En la segunda lectura vemos un himno cristológico preciosísimo que nos dejó San Pablo. En este himno se nos presenta la humildad de Jesús, que, siendo Dios, hizo a un lado su condición divina para volverse esclavo. Jesús se rebajó a sí mismo y se hizo obediente, hasta el punto de abrazar a su cruz.
Si Jesús se hizo humilde, ¿por qué nosotros nos queremos engrandecer? ¿Por qué buscamos honores y riquezas? Nosotros como cristianos debemos imitar a nuestro maestro y buscar el camino de la santidad a través de la humildad. Éste es el mensaje de San Pablo para los Filipenses, y también para nosotros. Evaluar nuestra vida a los ojos de nuestro redentor y Señor Jesucristo en la cruz. Nosotros los cristianos debemos rechazar el que nos glorifiquen, y debemos más bien ser humildes. Debemos rechazar el buscar únicamente el bien propio, y buscar el bien de los demás. ¿Cómo podemos ser como Jesús? San Pablo nos da varias claves, entre ellas, la obediencia y el amor. Tenemos que buscar el seguir únicamente la voluntad del Padre, en esto consiste la obediencia. El amor nos lo mostró Jesús quien “me amó y se entregó por mí.” Que en estos días de preparación sepamos seguir la voluntad de Dios en obediencia y amor.

“¡Bendito el rey que viene en nombre del Señor! ¡Paz en el cielo y gloria en las alturas!” – Lucas 19:38

La lectura del Evangelio durante en la procesión de las palmas nos muestra como el propósito del ministerio de Jesús se ve cumplido en su subida al monte: el propósito de su encarnación es el darse como sacrificio para nuestra salvación.
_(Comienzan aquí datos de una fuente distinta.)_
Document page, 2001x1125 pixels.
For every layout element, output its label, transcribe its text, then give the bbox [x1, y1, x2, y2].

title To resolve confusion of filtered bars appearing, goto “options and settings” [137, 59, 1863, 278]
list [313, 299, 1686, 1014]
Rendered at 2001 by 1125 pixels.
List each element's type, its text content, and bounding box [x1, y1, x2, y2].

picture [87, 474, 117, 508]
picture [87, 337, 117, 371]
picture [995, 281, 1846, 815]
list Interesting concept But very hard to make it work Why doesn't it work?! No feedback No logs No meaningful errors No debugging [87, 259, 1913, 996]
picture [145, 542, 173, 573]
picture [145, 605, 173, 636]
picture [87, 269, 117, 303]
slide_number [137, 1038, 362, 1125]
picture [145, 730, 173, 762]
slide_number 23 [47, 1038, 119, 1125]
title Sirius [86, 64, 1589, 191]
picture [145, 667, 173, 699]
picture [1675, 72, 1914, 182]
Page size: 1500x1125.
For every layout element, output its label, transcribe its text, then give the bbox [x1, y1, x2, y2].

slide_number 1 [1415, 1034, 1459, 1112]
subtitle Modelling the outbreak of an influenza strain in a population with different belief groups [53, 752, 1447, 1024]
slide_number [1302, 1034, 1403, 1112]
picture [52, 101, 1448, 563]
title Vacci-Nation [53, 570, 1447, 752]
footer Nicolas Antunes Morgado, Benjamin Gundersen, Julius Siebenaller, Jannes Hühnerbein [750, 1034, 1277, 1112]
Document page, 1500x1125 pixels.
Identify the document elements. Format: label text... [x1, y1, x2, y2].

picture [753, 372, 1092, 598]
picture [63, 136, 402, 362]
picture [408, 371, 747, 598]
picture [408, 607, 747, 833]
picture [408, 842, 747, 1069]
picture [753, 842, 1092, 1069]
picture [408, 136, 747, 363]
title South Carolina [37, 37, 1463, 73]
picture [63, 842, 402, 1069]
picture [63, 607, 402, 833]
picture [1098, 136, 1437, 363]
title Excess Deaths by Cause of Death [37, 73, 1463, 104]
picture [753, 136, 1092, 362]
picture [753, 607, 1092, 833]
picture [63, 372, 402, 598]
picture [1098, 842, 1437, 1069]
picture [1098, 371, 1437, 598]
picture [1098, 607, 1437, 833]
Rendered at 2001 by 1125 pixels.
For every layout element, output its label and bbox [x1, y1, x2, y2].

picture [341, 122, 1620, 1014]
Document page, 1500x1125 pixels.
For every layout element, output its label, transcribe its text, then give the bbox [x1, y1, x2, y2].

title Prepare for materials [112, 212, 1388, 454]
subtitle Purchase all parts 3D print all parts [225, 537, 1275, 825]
Jesús iba acompañado de una muchedumbre, quizás alentados por la esperanza de que Jesús era el mesías que restablecería el reino de David. El pasaje está lleno de significado para un judío en tiempos de Jesús. En el capítulo 19 del evangelio de Lucas vemos como Jesús hace uso de la prerrogativa real de hacer uso de transportación. En este pasaje vemos varias referencias al Antiguo Testamento que son muy importantes. El uso de un burro como transporte es una referencia a la profecía del profeta Zacarías 9:9 “¡Exulta sin freno, Sion, grita de alegría, Jerusalén! Que viene a ti tu rey: justo y victorioso, humilde y montado en un burro, en una cría de burra. Esto nos habla del tipo de rey que Jesús era: humilde, rey de los pobres. La manera en que echan sus mantos sobre el burro también nos da una imagen regia, ya que vemos esta costumbre expresada en el 2 Rey 9:13. Jesús venia de manera humilde, no de manera ostentosa. Su reinado se establece por el amor y por el sacrificio, no por la violencia. En la primera lectura el profeta Isaías tiene la visión de este servidor sufriente que iba venir: de dócil habla, manso, soportando las humillaciones. Que nuestra preparación cuaresmal nos lleve a imitar a nuestro Señor Jesús en su humilde entrega.